I think being Mormon was a straw.
Being at one time pro-abortion/ pro-choice is the big, Big, BIG anchor.
Keeping pro-life people, who never warmed to Romney, at home.
“Moderate” pro-choice elitist Reps always forget that they dominate the public words written & said, but pro-life voters have many millions in votes. Who vote, or not. Often based on pro-life, or not.
And to many, Romney was not pro-life enough.
Sarah Palin would have gotten most of those missing 2 million — altho how many of the millions who did go for Romney would not have gone for Palin? And would the “war on women” attacks have been as good — and how many more Dems would have voted against Palin?
Enthusiasm works both ways, for both sides.
After some additional searching, I’m coming to the conclusion the gap is just an artifact of timing. I found a presentation from : Dan Nataf
Director, Center for the Study of Local Issues,
Anne Arundel Community College
Nov. 10, 2008
That shows the national vote at that time as Obama 64.25 MM McCain 55.45 MM.
So 2 days after the election there were still another 10 MM votes on their way in to be counted. Obviously I don’t know the exact timing of when the data in the presentation was pulled, but I would think conclusion is fairly obvious – Romney will end up around 2 MM votes ahead of McCain, and Obama will be down 4 MM or so.
At that point I think you have to conclude that whatever anti-Mormon sentiment there was really didn’t amount to much. Certainly not enough to be visible in the raw results. So back to the exit polling…

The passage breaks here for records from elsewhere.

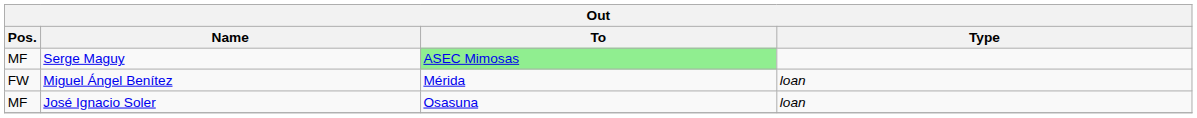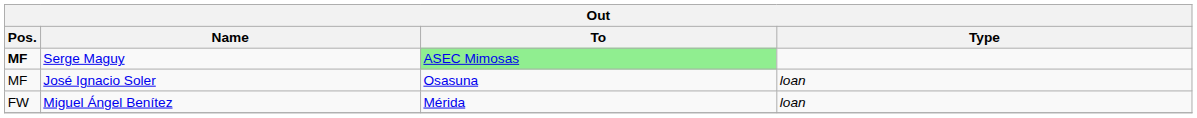Serge Maguy | Pos.: normal -> bold
rows swapped: José Ignacio Soler <-> Miguel Ángel Benítez
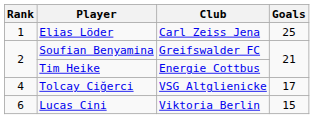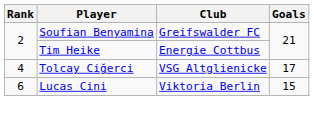- row: 1 | Elias Löder | Carl Zeiss Jena | 25
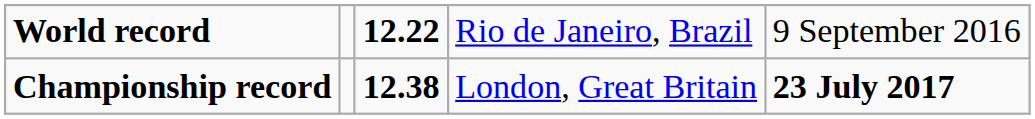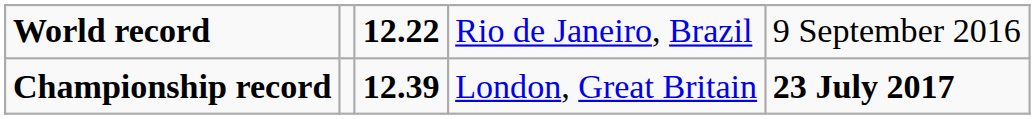Championship record | column 3: 12.38 -> 12.39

See also : http://www.commentarymagazine.com/2012/11/07/where-did-the-voters-go-nowhere/
There are a lot of votes yet to be counted. Here in Washington state, for example, there are about 1 million to be tallied. (Some haven’t even come in, since our rules allow voters to mail their ballots on election day.)
“Here in Washington state, for example, there are about 1 million to be tallied.”
I assume that does not include ballots in the King County Democratic chair’s trunk for emergencies.